Every meal you eat now costs the planet 10 kilos in lost topsoil.
That's the warning of "Surviving the 21st Century" author Julian Cribb to an international soil science conference in Queenstown, New Zealand on Dec 15, 2016.
"10 kilos of topsoil, 800 litres of water, 1.3 litres of diesel, 0.3g of pesticide and 3.5 kilos of carbon dioxide – that's what it takes to deliver one meal, for just one person," Cribb says.
"When you multiply it by 7 to 10 billion people each eating around a thousand meals a year, you can see why food is fast becoming the challenge of our age."
"The human jawbone is now by far the most destructive implement on the planet. It's wrecking soil and water, clearing forests, emptying oceans of fish and destroying wildlife as never before – but few people realise it because of long industrial food-chains that hide the damage from them," he says.
Do the 10 kg of lost topsoil result in 10 kg of night soil?
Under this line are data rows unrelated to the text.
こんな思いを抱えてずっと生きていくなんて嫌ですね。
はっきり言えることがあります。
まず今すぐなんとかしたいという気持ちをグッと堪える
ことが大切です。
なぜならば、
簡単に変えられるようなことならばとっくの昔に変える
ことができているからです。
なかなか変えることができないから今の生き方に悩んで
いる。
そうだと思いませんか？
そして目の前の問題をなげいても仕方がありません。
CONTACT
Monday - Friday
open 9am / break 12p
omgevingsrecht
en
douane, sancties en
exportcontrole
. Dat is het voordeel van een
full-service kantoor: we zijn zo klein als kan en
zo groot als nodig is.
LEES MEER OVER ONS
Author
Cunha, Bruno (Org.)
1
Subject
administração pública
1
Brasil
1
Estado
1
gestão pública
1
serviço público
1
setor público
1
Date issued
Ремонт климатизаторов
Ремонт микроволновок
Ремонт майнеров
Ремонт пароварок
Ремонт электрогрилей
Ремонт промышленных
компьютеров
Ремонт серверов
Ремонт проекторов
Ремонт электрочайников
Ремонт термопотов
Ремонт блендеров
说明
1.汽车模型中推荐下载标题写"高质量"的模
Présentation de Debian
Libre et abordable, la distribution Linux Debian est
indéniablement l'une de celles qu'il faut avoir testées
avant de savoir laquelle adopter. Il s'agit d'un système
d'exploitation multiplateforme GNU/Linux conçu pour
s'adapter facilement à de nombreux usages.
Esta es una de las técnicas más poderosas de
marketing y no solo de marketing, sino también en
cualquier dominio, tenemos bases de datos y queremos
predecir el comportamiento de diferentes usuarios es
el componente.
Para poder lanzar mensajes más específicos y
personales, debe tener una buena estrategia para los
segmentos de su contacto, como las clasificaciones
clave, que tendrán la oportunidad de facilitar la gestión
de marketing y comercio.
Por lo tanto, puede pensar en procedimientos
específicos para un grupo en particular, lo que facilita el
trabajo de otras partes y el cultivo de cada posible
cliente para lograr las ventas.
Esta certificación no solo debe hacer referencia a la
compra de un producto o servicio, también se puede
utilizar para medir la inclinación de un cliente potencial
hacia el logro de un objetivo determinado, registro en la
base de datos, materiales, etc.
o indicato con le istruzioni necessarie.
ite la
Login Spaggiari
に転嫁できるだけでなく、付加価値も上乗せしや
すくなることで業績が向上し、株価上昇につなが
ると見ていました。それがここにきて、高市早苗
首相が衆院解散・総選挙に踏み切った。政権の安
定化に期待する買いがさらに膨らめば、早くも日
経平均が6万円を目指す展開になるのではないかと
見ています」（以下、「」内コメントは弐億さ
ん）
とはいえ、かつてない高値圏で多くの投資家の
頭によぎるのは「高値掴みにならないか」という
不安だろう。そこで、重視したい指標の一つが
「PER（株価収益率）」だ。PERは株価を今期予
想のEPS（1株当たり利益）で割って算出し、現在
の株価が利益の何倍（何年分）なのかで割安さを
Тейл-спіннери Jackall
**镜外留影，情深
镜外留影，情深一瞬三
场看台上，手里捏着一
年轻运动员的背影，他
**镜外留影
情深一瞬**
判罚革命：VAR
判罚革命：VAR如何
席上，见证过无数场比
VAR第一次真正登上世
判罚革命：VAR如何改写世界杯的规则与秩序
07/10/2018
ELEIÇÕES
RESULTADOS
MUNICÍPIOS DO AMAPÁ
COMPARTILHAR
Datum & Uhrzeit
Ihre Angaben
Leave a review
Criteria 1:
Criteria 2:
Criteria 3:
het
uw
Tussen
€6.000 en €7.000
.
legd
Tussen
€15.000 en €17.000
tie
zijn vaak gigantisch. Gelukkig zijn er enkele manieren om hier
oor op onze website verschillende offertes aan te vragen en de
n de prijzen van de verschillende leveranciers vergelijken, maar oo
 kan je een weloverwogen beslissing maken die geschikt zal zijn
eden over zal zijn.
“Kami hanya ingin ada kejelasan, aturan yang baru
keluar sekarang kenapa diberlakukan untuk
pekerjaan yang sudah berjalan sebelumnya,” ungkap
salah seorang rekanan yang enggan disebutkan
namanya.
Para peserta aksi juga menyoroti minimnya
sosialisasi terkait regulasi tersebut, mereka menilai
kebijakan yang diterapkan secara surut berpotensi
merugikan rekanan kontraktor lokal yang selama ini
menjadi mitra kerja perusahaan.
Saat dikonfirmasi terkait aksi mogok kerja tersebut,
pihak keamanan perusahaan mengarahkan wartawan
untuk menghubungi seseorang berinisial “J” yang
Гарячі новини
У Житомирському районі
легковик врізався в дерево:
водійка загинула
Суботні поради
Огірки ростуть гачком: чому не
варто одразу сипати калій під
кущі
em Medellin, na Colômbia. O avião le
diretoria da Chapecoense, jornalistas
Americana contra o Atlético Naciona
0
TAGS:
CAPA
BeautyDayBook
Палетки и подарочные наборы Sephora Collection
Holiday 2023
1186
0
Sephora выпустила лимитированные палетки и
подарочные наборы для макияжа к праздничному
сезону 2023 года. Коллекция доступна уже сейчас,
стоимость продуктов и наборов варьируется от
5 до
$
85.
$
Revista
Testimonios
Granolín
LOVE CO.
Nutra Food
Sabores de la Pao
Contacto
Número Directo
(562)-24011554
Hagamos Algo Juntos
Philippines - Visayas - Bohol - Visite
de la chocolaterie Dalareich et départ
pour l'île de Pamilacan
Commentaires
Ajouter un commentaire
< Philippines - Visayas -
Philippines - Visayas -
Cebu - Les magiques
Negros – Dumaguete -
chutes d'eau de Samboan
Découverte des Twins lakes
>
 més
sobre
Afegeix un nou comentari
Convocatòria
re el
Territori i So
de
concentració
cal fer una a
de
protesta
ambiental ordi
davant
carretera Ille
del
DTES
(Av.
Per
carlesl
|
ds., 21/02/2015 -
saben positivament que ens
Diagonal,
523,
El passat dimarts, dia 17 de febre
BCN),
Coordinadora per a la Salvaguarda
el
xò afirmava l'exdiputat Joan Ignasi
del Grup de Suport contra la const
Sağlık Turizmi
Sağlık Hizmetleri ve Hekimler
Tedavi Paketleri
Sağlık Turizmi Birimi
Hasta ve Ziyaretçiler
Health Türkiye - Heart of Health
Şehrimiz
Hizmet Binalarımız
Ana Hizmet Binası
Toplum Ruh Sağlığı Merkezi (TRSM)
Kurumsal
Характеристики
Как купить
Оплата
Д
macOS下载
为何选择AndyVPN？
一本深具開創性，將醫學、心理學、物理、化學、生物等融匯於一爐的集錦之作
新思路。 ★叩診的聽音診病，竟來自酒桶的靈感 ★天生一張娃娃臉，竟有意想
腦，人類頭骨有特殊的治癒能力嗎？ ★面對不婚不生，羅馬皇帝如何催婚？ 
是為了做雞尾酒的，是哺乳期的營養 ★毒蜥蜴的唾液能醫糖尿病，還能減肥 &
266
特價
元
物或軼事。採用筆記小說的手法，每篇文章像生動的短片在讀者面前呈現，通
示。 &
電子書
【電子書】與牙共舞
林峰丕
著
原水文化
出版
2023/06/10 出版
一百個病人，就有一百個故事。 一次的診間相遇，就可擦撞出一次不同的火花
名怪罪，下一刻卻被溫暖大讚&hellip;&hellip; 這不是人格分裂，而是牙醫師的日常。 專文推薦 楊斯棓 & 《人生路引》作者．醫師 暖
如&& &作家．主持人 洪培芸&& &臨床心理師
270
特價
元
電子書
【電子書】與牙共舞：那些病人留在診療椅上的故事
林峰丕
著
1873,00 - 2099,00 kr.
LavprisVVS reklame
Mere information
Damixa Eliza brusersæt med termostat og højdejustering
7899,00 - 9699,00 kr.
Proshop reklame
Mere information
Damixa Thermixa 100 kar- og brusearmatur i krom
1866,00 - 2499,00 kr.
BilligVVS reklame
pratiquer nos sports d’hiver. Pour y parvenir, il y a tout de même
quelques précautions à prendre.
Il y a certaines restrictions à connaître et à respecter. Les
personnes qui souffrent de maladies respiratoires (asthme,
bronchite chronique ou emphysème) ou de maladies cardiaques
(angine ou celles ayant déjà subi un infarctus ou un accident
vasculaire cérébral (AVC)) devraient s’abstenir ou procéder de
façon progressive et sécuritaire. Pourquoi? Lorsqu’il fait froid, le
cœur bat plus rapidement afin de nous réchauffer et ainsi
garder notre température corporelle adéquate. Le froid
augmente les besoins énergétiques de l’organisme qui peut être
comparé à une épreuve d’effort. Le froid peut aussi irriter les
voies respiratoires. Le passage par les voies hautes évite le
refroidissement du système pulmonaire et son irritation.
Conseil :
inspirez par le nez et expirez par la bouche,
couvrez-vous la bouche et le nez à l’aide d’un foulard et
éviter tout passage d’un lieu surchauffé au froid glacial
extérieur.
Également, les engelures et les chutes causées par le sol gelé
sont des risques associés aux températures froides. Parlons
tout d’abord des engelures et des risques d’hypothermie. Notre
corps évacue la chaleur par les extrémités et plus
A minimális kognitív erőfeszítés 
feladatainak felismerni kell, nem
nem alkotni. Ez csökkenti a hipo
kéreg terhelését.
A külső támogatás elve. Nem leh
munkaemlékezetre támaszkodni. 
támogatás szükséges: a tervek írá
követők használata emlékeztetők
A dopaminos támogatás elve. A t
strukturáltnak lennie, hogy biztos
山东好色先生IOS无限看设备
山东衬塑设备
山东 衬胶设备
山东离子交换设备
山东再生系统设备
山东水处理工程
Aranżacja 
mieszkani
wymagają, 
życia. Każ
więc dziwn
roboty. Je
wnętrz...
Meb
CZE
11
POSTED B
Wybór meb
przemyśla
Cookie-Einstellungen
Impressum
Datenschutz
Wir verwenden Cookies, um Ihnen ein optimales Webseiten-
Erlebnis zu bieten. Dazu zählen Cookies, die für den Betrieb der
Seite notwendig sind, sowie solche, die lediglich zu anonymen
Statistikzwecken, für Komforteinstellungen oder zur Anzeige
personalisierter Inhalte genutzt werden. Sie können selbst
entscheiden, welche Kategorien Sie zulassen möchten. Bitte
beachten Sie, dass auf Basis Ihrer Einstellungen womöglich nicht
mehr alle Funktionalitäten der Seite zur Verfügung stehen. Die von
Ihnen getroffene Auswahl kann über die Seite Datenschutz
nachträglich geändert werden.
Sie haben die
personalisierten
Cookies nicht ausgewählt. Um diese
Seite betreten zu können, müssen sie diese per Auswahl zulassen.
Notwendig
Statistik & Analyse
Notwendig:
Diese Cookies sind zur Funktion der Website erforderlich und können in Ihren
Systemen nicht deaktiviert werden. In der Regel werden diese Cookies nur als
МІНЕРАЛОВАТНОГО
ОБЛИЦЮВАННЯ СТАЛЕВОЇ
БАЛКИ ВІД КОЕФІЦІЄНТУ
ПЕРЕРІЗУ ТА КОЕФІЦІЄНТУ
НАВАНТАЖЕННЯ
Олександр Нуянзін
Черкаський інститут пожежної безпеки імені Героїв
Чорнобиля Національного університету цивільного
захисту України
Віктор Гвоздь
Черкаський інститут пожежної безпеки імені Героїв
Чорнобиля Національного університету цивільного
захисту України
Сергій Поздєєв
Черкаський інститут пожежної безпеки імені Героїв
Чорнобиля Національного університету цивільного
(Score: 2) by istartedi on Saturday December 17 2016, @12:22AM
If the mere eating of a meal depleted topsoil, there would be
no such thing as topsoil since all the myriad lifeforms on Earth
and all the meals they've eaten over time would have long since
depleted it. So. What the article really means is that some farmers
are currently engaging in unsustainable practices that deplete the
topsoil. They need to stop that; but the headline is pure Henny-Penny,
and I'm not going to bother reading anything that leads off like that.